= YOUR TASK =
Each line below must be written out exactly as shown.

──────── SUPPLIED MATERIAL ────────

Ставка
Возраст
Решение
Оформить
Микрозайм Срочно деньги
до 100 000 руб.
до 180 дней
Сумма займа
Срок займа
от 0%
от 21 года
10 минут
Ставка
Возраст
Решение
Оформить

────────

= SOLUTION TO THIS TASK =
Ставка
Возраст
Решение
Оформить
Микрозайм Срочно деньги
до 100 000 руб.
до 180 дней
Сумма займа
Срок займа
от 0%
от 21 года
10 минут
Ставка
Возраст
Решение
Оформить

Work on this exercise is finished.